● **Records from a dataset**
════
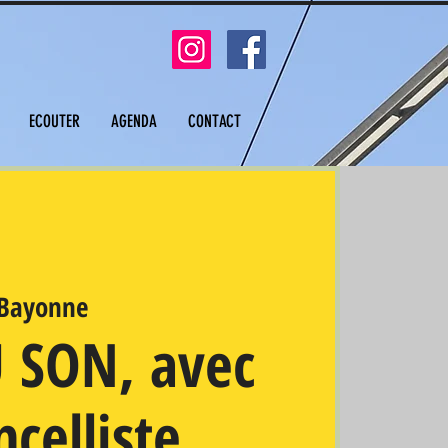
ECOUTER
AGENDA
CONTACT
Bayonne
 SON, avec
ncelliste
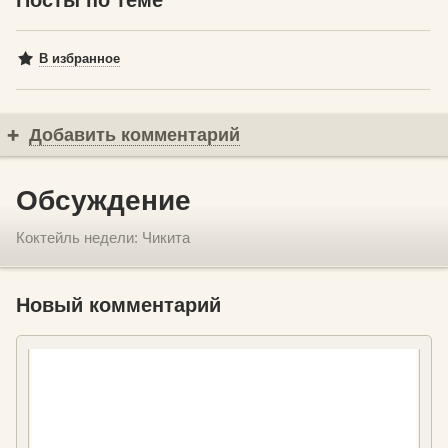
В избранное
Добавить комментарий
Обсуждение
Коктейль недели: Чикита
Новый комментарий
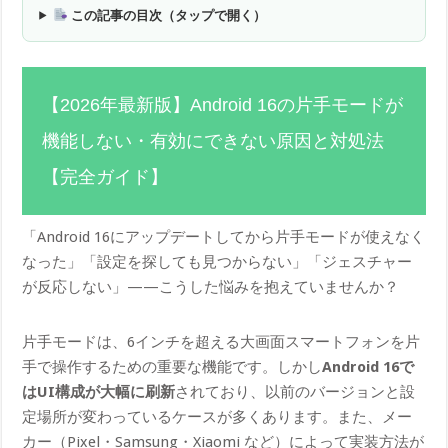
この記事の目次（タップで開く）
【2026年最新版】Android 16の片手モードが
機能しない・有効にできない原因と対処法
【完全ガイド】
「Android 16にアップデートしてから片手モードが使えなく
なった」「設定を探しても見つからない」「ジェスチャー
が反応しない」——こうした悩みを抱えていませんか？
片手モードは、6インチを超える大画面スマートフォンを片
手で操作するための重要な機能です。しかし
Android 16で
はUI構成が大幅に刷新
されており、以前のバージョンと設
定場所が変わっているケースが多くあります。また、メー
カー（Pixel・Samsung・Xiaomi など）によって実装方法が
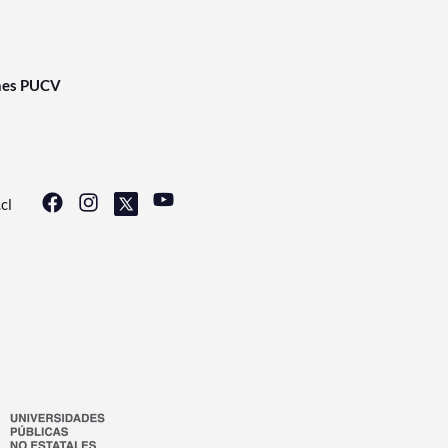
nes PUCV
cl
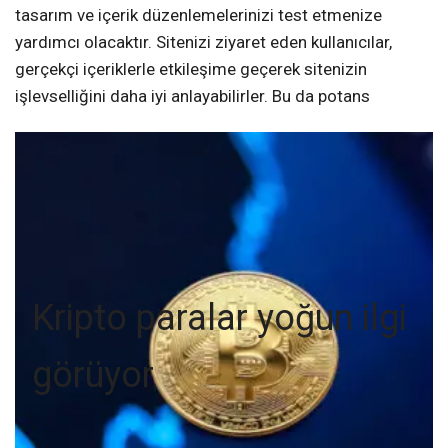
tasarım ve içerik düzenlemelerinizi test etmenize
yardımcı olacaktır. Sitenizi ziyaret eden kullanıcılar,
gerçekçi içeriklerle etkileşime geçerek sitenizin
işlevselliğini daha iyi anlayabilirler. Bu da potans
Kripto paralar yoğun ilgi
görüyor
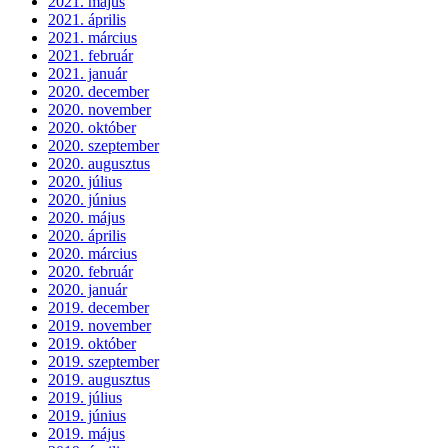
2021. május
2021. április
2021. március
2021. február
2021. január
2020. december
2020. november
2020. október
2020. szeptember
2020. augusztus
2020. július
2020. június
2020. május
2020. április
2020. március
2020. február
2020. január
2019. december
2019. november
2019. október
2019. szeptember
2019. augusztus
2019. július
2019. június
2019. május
════
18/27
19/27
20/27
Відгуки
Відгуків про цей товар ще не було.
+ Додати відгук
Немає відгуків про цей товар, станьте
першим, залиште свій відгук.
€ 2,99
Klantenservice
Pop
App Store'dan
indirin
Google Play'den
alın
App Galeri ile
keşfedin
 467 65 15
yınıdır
════
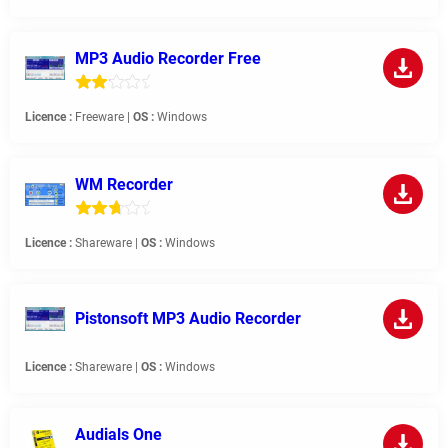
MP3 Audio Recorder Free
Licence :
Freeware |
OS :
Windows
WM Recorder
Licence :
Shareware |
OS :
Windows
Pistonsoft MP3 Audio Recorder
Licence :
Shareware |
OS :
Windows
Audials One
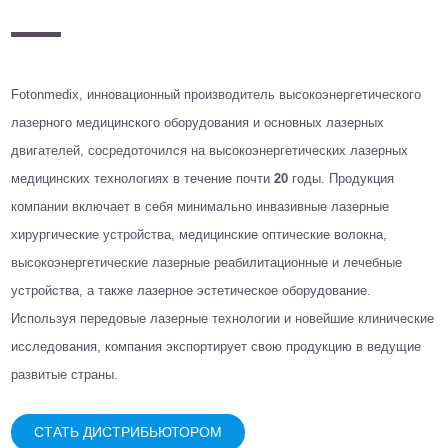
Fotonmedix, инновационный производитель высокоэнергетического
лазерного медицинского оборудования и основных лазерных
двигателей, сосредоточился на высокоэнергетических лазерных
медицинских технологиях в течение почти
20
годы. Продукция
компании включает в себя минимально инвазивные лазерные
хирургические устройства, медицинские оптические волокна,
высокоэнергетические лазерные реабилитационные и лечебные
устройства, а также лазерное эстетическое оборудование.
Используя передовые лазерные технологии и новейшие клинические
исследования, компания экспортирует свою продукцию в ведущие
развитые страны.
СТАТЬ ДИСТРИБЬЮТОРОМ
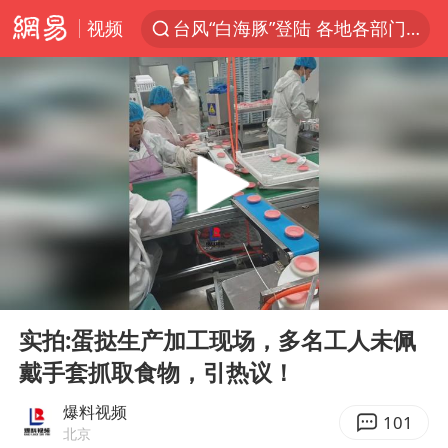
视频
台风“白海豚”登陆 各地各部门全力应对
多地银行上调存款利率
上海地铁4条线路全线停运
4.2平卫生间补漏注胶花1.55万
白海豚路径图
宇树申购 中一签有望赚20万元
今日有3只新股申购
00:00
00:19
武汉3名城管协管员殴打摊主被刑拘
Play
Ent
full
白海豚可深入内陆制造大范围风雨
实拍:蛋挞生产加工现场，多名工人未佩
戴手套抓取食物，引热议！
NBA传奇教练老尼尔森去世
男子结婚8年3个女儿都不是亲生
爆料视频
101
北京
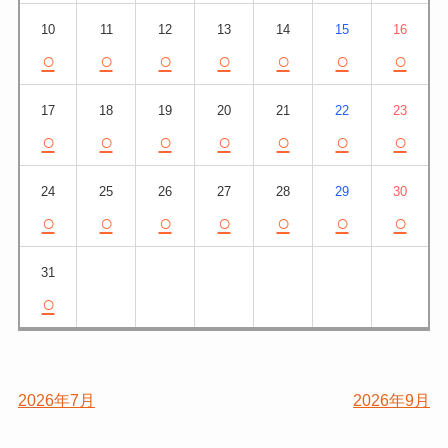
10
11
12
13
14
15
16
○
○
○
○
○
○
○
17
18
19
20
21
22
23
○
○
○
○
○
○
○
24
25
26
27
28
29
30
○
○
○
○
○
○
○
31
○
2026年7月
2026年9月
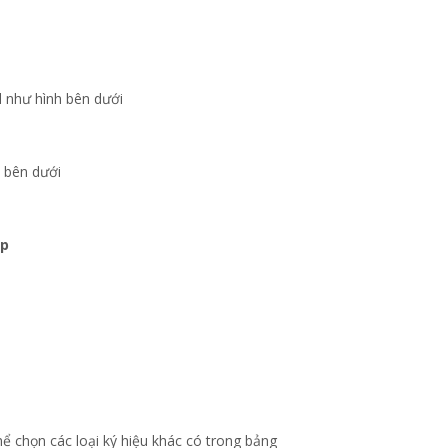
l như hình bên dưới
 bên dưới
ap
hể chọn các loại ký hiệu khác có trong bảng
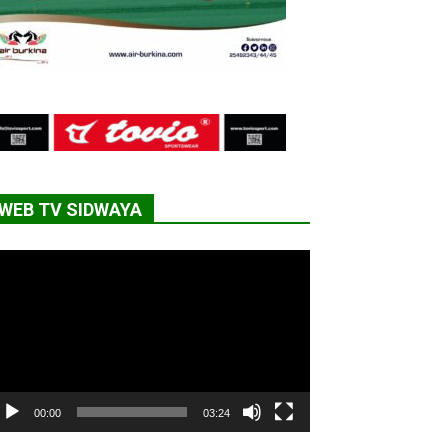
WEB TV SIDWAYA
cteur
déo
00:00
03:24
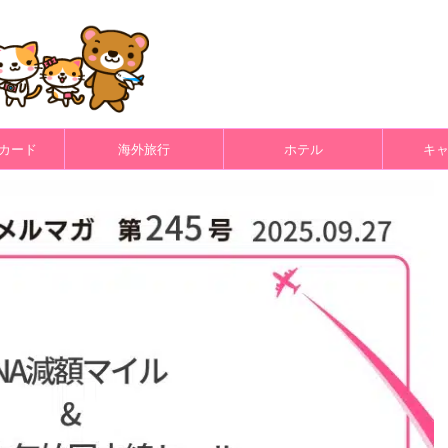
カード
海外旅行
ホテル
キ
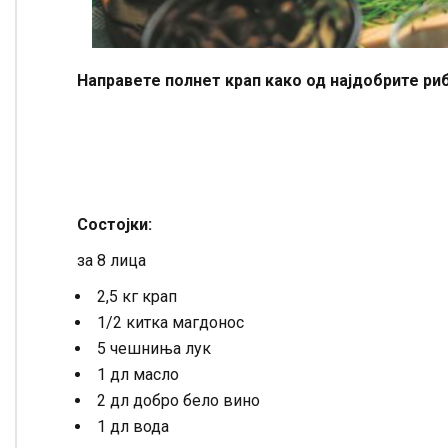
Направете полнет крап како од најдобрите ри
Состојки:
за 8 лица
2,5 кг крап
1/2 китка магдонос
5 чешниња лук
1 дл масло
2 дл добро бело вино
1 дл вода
════
Copy the lines above, starting at the line that contains "В избранное" and ending with the line that contains "Новый комментарий", including both.

В избранное
Добавить комментарий
Обсуждение
Коктейль недели: Чикита
Новый комментарий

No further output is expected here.